TASK PROMPT: Find all lines with the word "order" in the material, then copy them.

INPUT MATERIAL:
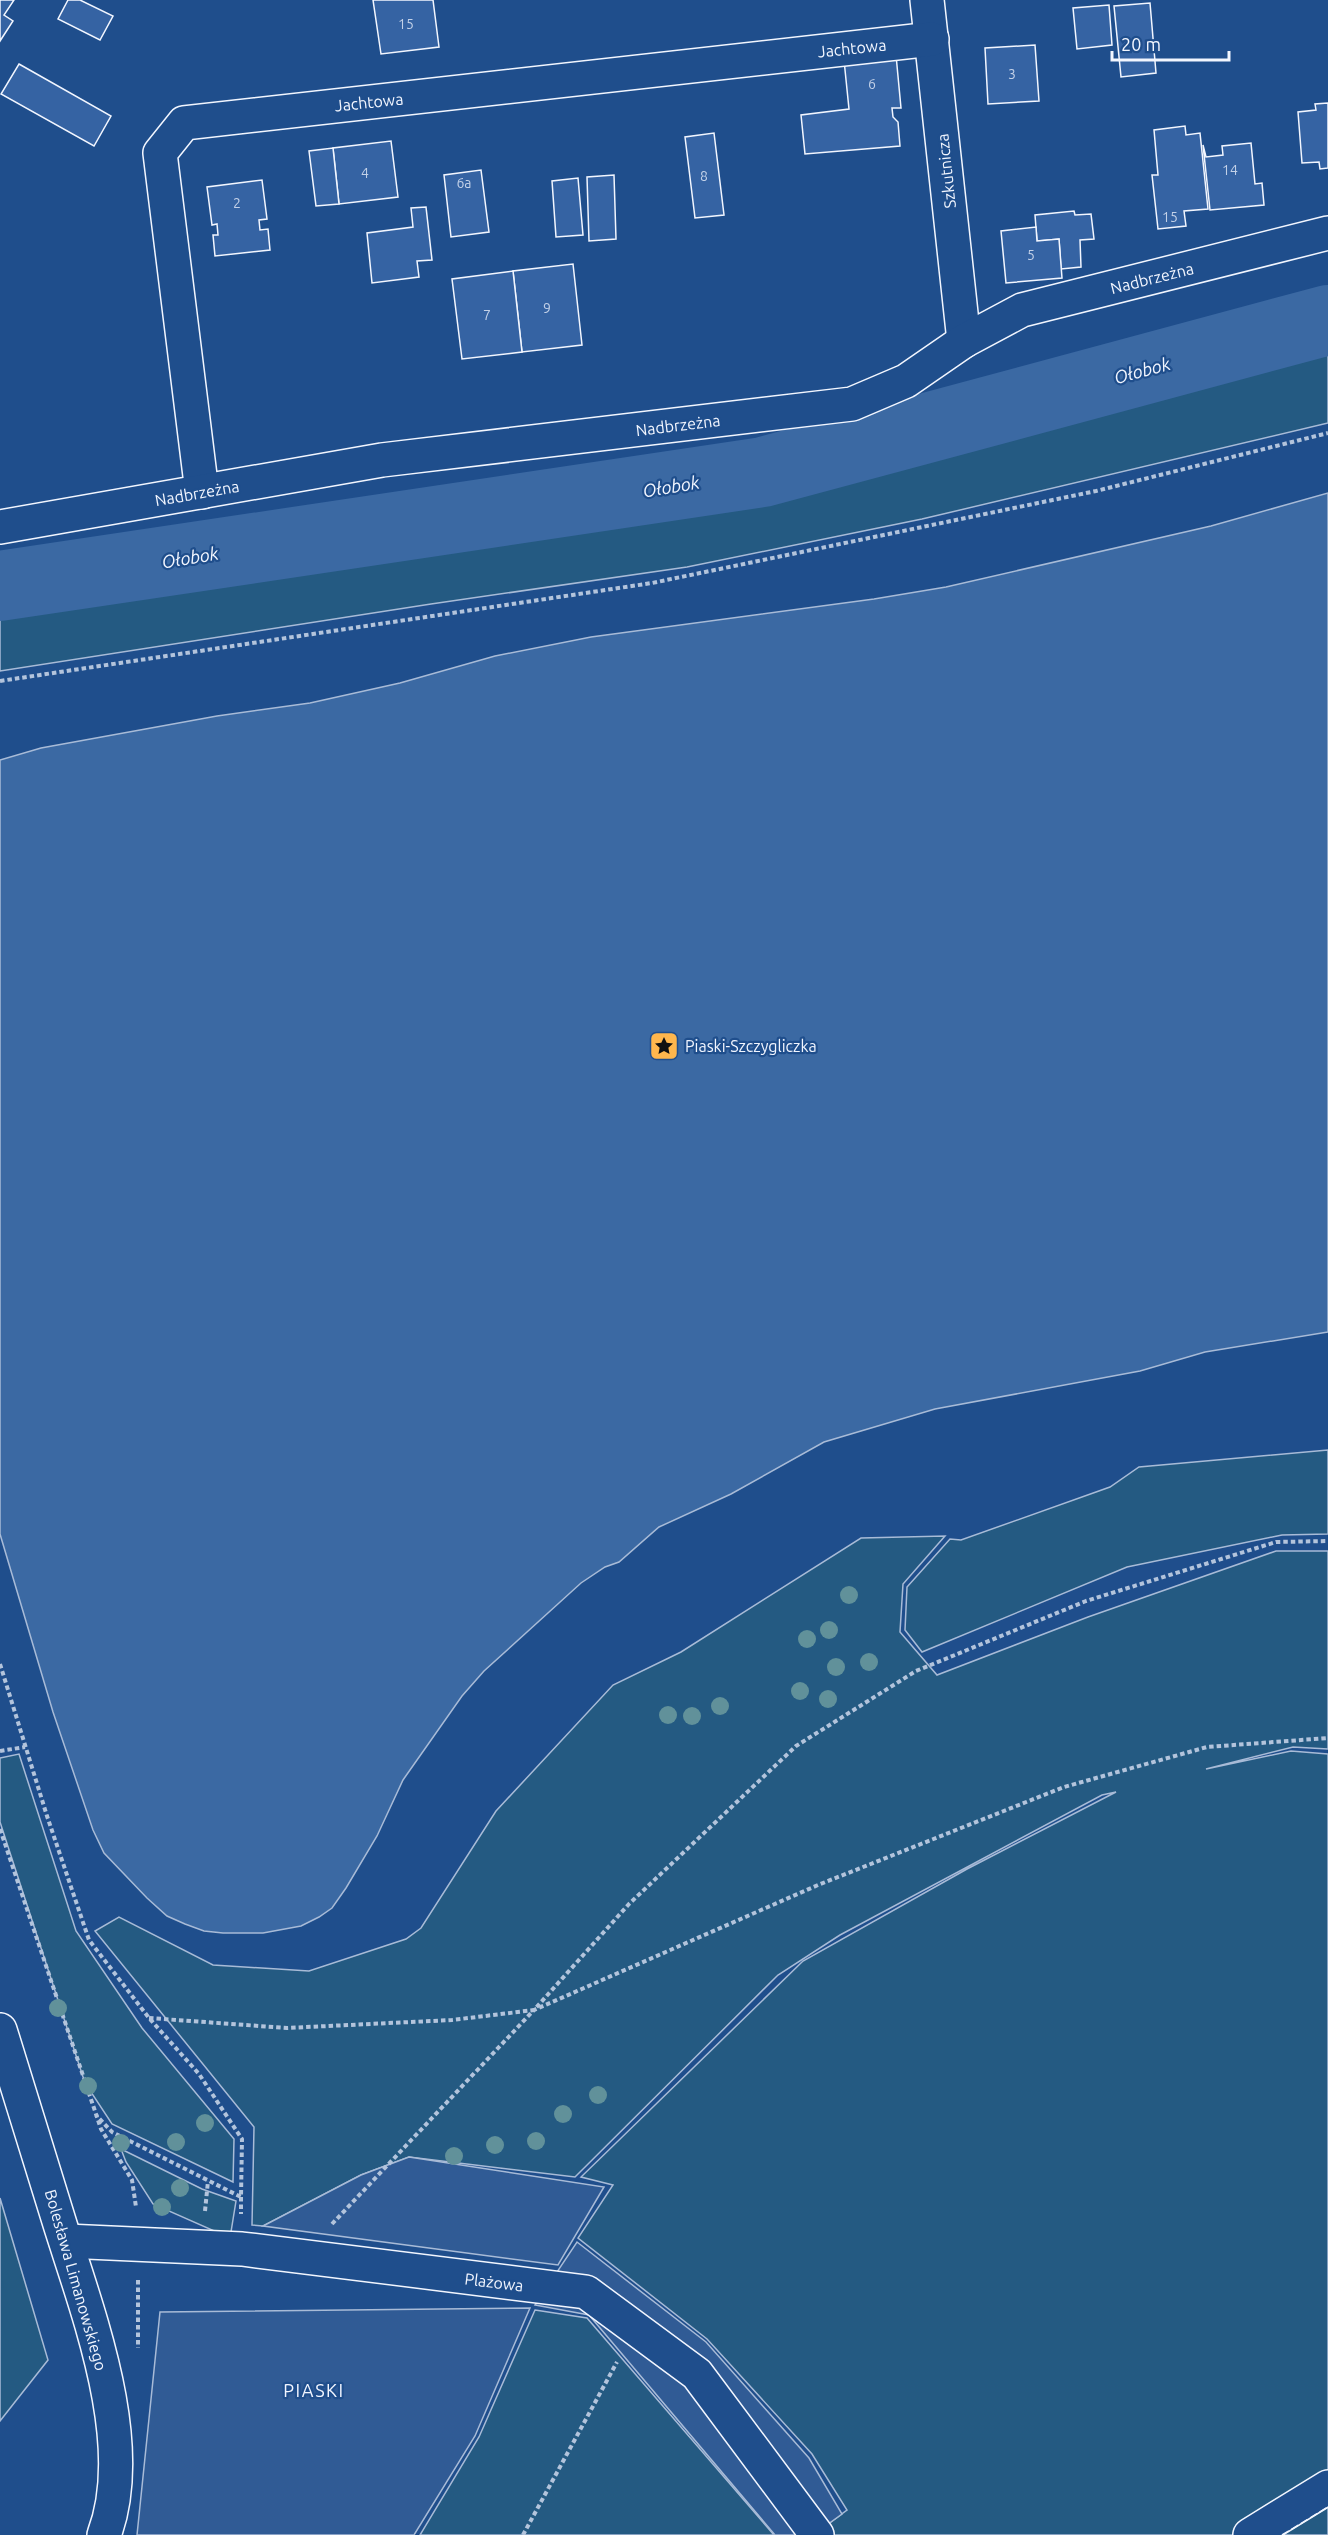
<svg xmlns="http://www.w3.org/2000/svg" width="1328" height="2535" viewBox="0 0 1328 2535" font-family="Ubuntu,sans-serif">
	<rect width="100%" height="100%" fill="#1f4e8c"/>
	<g fill="#245a82" stroke="#a8bbd7" stroke-width="1.5">
		<polygon points="1328,351 1328,423 922,519 687,567 431,604 0,671 0,615 216,578 743,495 931,453"/>
		<polygon points="1328,1450 1328,1534 1282,1535 1127,1567 922,1652 905,1630 907,1587 950,1539 961,1540 1110,1487 1139,1467"/>
		<polygon points="945,1536 903,1584 900,1632 937,1675 1088,1617 1276,1551 1328,1551 1328,1749 1293,1747 1206,1769 1291,1751 1328,1754 1328,2535 813,2535 847,2510 812,2454 707,2339 578,2238 613,2185 581,2177 803,1961 967,1869 1116,1792 1102,1795 840,1935 778,1975 575,2177 409,2157 361,2175 263,2226 252,2225 254,2127 95,1931 119,1917 213,1965 309,1971 406,1939 421,1928 496,1811 613,1685 681,1652 861,1538"/>
		<polygon points="19,1754 76,1931 142,2028 234,2139 233,2182 112,2124 85,2083 0,1822 0,1758"/>
		<polygon points="121,2149 202,2189 236,2201 230,2238 153,2204 126,2162"/>
		<polygon points="0,2198 48,2360 0,2421"/>
		<polygon points="535,2310 587,2318 774,2535 420,2535 479,2437"/>
	</g>
	<g fill="#305b95" stroke="#a8bbd7" stroke-width="1.5">
		<polygon points="409,2157 604,2187 558,2265 263,2226 361,2175"/>
		<polygon points="577,2242 706,2342 809,2458 842,2514 813,2535 775,2535 589,2315 535,2305"/>
		<polygon points="530,2308 475,2436 414,2535 137,2535 160,2312"/>
	</g>
	<polygon fill="#3b69a3" stroke="#a8bbd7" stroke-width="1.5" points="1328,493 1328,1332 1205,1352 1140,1371 935,1409 824,1442 731,1494 659,1527 619,1562 605,1567 581,1583 484,1671 462,1696 403,1780 377,1836 346,1888 332,1908 319,1917 301,1926 263,1933 223,1933 204,1931 185,1924 167,1916 147,1898 104,1853 93,1830 53,1712 0,1534 0,760 41,748 217,716 310,703 400,683 495,656 591,637 874,599 946,587 1211,526"/>
	<g fill="none" stroke-linecap="round" stroke-linejoin="round">
		<polyline stroke="#3b69a3" stroke-width="70" points="0,586 763,472 1328,320"/>
	</g>
	<g fill="#3563a3" stroke="#f2f6ff" stroke-width="1.5">
		<polygon points="0,0 14,0 4,15 13,21 0,41"/>
		<polygon points="68,0 80,0 113,16 100,40 58,19"/>
		<polygon points="373,0 433,0 439,47 381,54"/>
		<polygon points="1150,3 1156,73 1121,77 1114,6"/>
		<polygon points="1109,5 1112,45 1077,49 1073,8"/>
		<polygon points="1035,45 1039,101 988,104 985,48"/>
		<polygon points="896,55 901,108 892,108 893,117 898,122 900,146 805,154 801,115 849,109 844,60"/>
		<polygon points="19,64 111,116 94,146 1,94"/>
		<polygon points="1328,103 1328,168 1320,169 1319,162 1302,163 1298,112 1316,110 1315,104"/>
		<polygon points="1185,126 1186,135 1200,133 1208,209 1184,211 1186,226 1158,229 1152,175 1158,175 1154,130"/>
		<polygon points="714,133 724,215 695,218 685,137"/>
		<polygon points="391,141 398,197 339,204 333,148"/>
		<polygon points="1251,143 1255,184 1262,183 1264,205 1210,210 1203,145 1206,157 1223,155 1222,146"/>
		<polygon points="333,148 339,204 316,206 309,151"/>
		<polygon points="481,170 489,232 451,237 444,175"/>
		<polygon points="614,175 616,239 589,241 587,177"/>
		<polygon points="578,178 583,235 556,237 552,181"/>
		<polygon points="262,180 267,219 259,220 260,230 268,229 270,250 215,256 213,235 218,235 217,224 212,225 207,187"/>
		<polygon points="426,207 432,260 417,261 419,277 372,283 367,233 413,227 411,208"/>
		<polygon points="1074,211 1075,215 1091,214 1094,239 1080,240 1081,267 1061,269 1059,239 1037,241 1035,215"/>
		<polygon points="1036,227 1037,241 1059,239 1062,278 1006,283 1001,231"/>
		<polygon points="573,264 582,345 522,352 513,271"/>
		<polygon points="513,271 522,352 462,359 452,279"/>
	</g>
	<g fill="none" stroke-linecap="round" stroke-linejoin="round">
		<g stroke="#f2f6ff" stroke-width="36">
			<g id="minor">
				<polyline points="927,0 964,341"/>
				<polyline points="202,492 160,153 184,123 932,39"/>
				<polyline points="0,527 382,460 852,404 906,381 964,341 1022,310 1328,233"/>
				<path d="M 0,2030 C 19,2093 39,2157 59,2221 C 87,2311 139,2443 104,2535"/>
				<polyline points="66,2241 242,2249 586,2292 697,2374 817,2535"/>
				<polyline points="1250,2535 1328,2487"/>
			</g>
		</g>
		<g stroke="#b3c4dc" stroke-width="4" stroke-dasharray="4.5 3" stroke-linecap="butt">
			<polyline points="0,681 652,583 1096,491 1328,433"/>
			<polyline points="0,1664 47,1816 89,1940 149,2018 199,2074 242,2139 241,2197 112,2132 96,2115"/>
			<polyline points="0,1751 25,1747"/>
			<polyline points="0,1829 101,2129 132,2180 136,2207"/>
			<polyline points="149,2018 287,2028 452,2020 534,2010 629,1904 796,1746 916,1671 1086,1601 1276,1542 1328,1541"/>
			<polyline points="241,2197 241,2214"/>
			<polyline points="205,2211 208,2181"/>
			<polyline points="332,2224 534,2010 818,1885 1064,1787 1207,1747 1328,1738"/>
			<polyline points="138,2280 138,2348"/>
			<polyline points="523,2535 617,2362"/>
		</g>
		<use href="#minor" stroke="#1f4e8c" stroke-width="33"/>
		<polyline stroke="#f2f6ff" stroke-width="1.5" stroke-dasharray="8 3" stroke-linecap="butt" points="1282,2535 1328,2507"/>
	</g>
	<g fill="#61919a">
		<circle cx="849" cy="1595" r="9"/>
		<circle cx="829" cy="1630" r="9"/>
		<circle cx="807" cy="1639" r="9"/>
		<circle cx="869" cy="1662" r="9"/>
		<circle cx="836" cy="1667" r="9"/>
		<circle cx="800" cy="1691" r="9"/>
		<circle cx="828" cy="1699" r="9"/>
		<circle cx="720" cy="1706" r="9"/>
		<circle cx="668" cy="1715" r="9"/>
		<circle cx="692" cy="1716" r="9"/>
		<circle cx="58" cy="2008" r="9"/>
		<circle cx="88" cy="2086" r="9"/>
		<circle cx="598" cy="2095" r="9"/>
		<circle cx="563" cy="2114" r="9"/>
		<circle cx="205" cy="2123" r="9"/>
		<circle cx="536" cy="2141" r="9"/>
		<circle cx="176" cy="2142" r="9"/>
		<circle cx="121" cy="2143" r="9"/>
		<circle cx="495" cy="2145" r="9"/>
		<circle cx="454" cy="2156" r="9"/>
		<circle cx="180" cy="2188" r="9"/>
		<circle cx="162" cy="2207" r="9"/>
	</g>
	<defs>
		<g id="sight-square" transform="scale(1.5)"><rect x="-9" y="-9" width="18" height="18" rx="4" fill="#ffb74d" stroke="#1f4e8c"/><path d="M0-6L1.8-2.2L6-1.7L2.9 1.2L3.7 5.4L0 3.3L-3.7 5.4L-2.9 1.2L-6-1.7L-1.8-2.2Z" fill="#111"/></g>
	</defs>
	<g fill-rule="evenodd">
		<use href="#sight-square" x="664" y="1046"/>
	</g>
	<g text-anchor="middle" dominant-baseline="central" stroke-width="4.5" stroke-linejoin="round" paint-order="stroke">
		<g font-size="14" fill="#c3d1e8">
			<text x="406" y="24">15</text>
			<text x="1012" y="74">3</text>
			<text x="872" y="84">6</text>
			<text x="1230" y="170">14</text>
			<text x="365" y="173">4</text>
			<text x="704" y="176">8</text>
			<text x="464" y="183">6a</text>
			<text x="237" y="203">2</text>
			<text x="1170" y="217">15</text>
			<text x="1031" y="255">5</text>
			<text x="547" y="308">9</text>
			<text x="487" y="315">7</text>
		</g>
		<g font-size="16" fill="#f2f6ff" stroke="#1f4e8c">
			<text transform="translate(852 48) rotate(-6)">Jachtowa</text>
			<text transform="translate(369 102) rotate(-6)">Jachtowa</text>
			<text transform="translate(946 171) rotate(-96)">Szkutnicza</text>
			<text transform="translate(1152 278) rotate(-14)">Nadbrzeżna</text>
			<text transform="translate(678 425) rotate(-7)">Nadbrzeżna</text>
			<text transform="translate(197 493) rotate(-10)">Nadbrzeżna</text>
			<text transform="translate(76 2280) rotate(74)">Bolesława Limanowskiego</text>
			<text transform="translate(494 2282) rotate(7)">Plażowa</text>
		</g>
		<g font-size="16" fill="#f2f6ff" stroke="#1f4e8c" text-anchor="start">
			<text x="685" y="1046">Piaski-Szczygliczka</text>
		</g>
		<g font-size="18" font-style="italic" fill="#f2f6ff" stroke="#1f4e8c">
			<text transform="translate(1142 370) rotate(-15)">Ołobok</text>
			<text transform="translate(671 486) rotate(-9)">Ołobok</text>
			<text transform="translate(190 557) rotate(-9)">Ołobok</text>
		</g>
		<g font-size="18" letter-spacing="1.5" fill="#f2f6ff" stroke="#1f4e8c">
			<text x="314" y="2390">PIASKI</text>
		</g>
	</g>
	<path d="M1112 51v9h117v-9" fill="none" stroke="#f2f6ff" stroke-width="3"/>
	<text x="1121" y="51" font-size="18" fill="#f2f6ff" stroke="#1f4e8c" stroke-width="4.5" paint-order="stroke">20 m</text>
</svg>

REPLY:
	<g text-anchor="middle" dominant-baseline="central" stroke-width="4.5" stroke-linejoin="round" paint-order="stroke">
	<text x="1121" y="51" font-size="18" fill="#f2f6ff" stroke="#1f4e8c" stroke-width="4.5" paint-order="stroke">20 m</text>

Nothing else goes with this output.